Method: We choose Logistic Regression (LR), Support Vector Machine (SVM), K Nearest Neighbours (KNN), and multi-layer neural networks as candidate classifiers, as we found them more popular compared to other classifiers. The neural networks classifier consists of two layers. The first one is activated using the Rectifier Linear Unit (ReLU), while the second layer (output layer) leverages the sigmoid activation function for binary classification. At first, we embed all train sequences into vectors. Then, train the classifiers on the embedded sequences. During the test time, each sequence is embedded using the embedding neural network and passed to the classifier for prediction.

Findings: As Table 6 exposes the results, all classifiers achieve outstanding results. SiaLog achieved \(F_1\) scores between 99.39 to 99.62 on the HDFS, 95.76 to 99.47 on BGL, and 93.17 to 95.82 on Hadoop with four different classifiers. Furthermore, we found the difference between the All and KPOne pair generation algorithms is negligible. Achieving accurate and consistent results among different classifiers bears witness to the fact that the embedding neural network is working precisely and as expected. For each dataset, we choose the classifier with the best results as SiaLog for upcoming experiments.

→ Material supplied
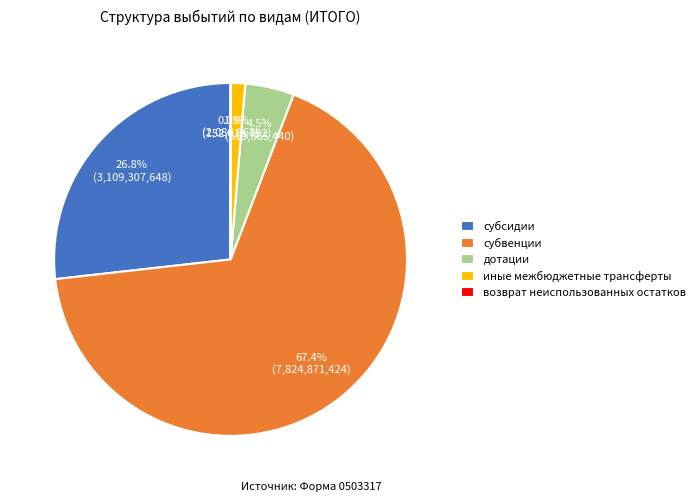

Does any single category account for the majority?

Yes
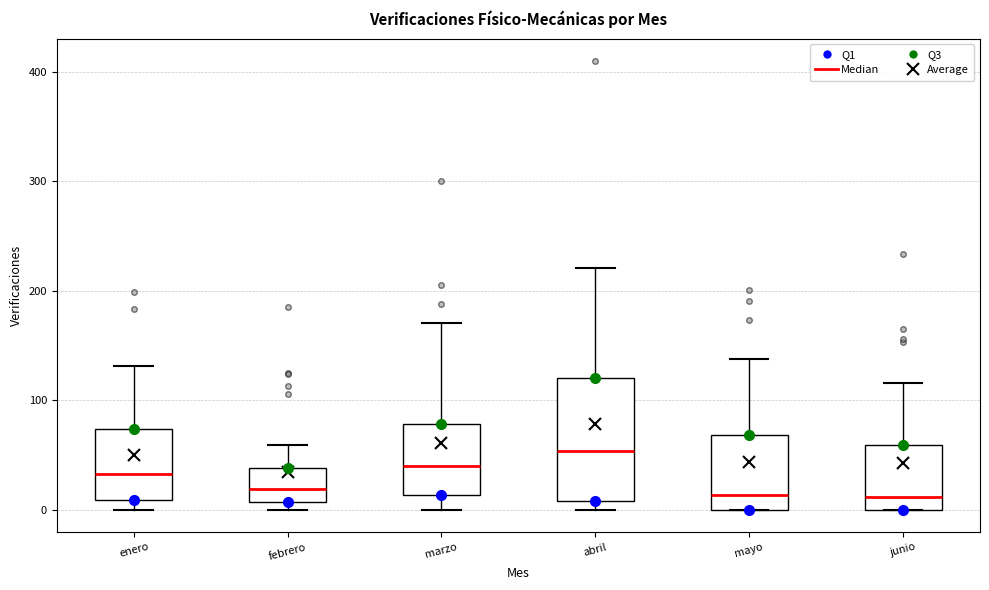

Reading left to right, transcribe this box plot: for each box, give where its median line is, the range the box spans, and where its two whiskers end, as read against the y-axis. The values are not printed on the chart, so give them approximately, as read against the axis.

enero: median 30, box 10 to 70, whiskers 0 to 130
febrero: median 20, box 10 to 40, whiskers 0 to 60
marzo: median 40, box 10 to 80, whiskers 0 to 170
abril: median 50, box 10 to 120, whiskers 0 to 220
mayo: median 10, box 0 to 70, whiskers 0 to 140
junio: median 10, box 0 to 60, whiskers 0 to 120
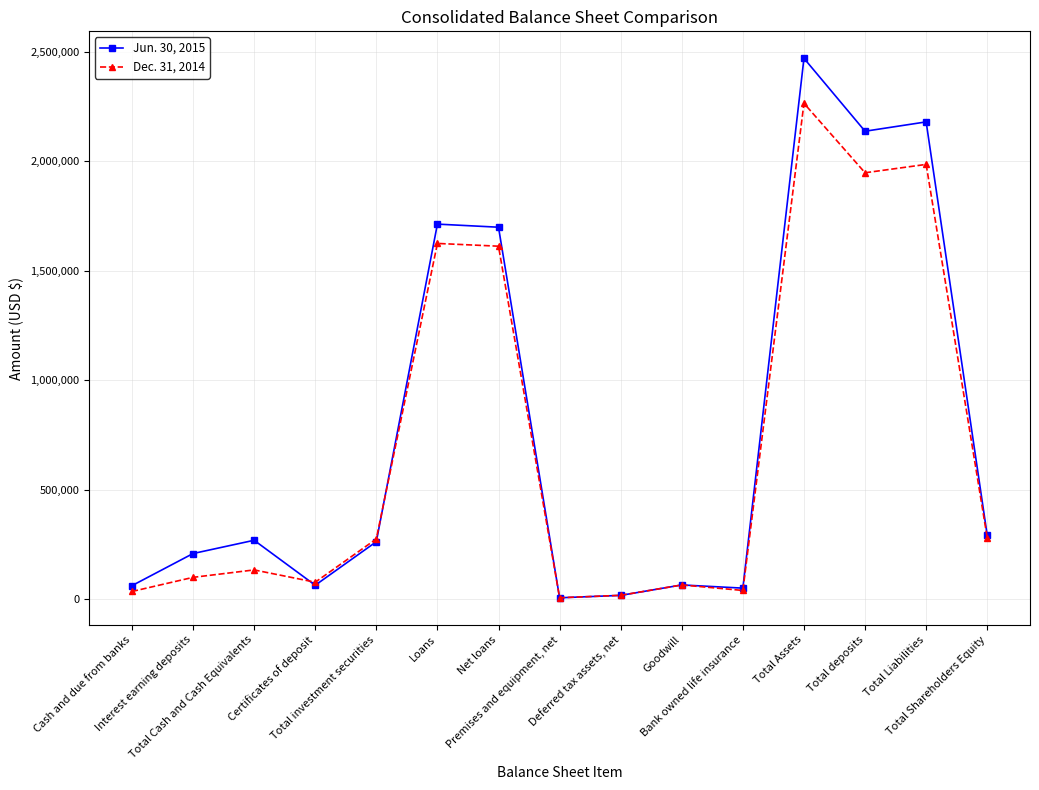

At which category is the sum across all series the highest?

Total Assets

* * *

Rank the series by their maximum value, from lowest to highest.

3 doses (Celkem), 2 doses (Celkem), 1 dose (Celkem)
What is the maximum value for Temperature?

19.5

→ Exercises to complete
**A)** According to the excerpt on SiaLog's classifiers, why were Logistic Regression, SVM, KNN, and multi-layer neural networks chosen as the candidate classifiers?
**B)** For each statement, say whether it agrees with the excerpt on SiaLog's classifiers, answering yes or no and quoting the words that decide it: (i) The neural network classifier has three layers. (ii) On Hadoop, SiaLog's \(F_1\) scores ranged from 93.17 to 95.82. (iii) The All and KPOne pair generation algorithms gave clearly different results.

→ Results in order
**A)** They were chosen because the authors found them more popular compared to other classifiers.

**B)**
(i) No: "The neural networks classifier consists of two layers."
(ii) Yes: "93.17 to 95.82 on Hadoop with four different classifiers."
(iii) No: "we found the difference between the All and KPOne pair generation algorithms is negligible."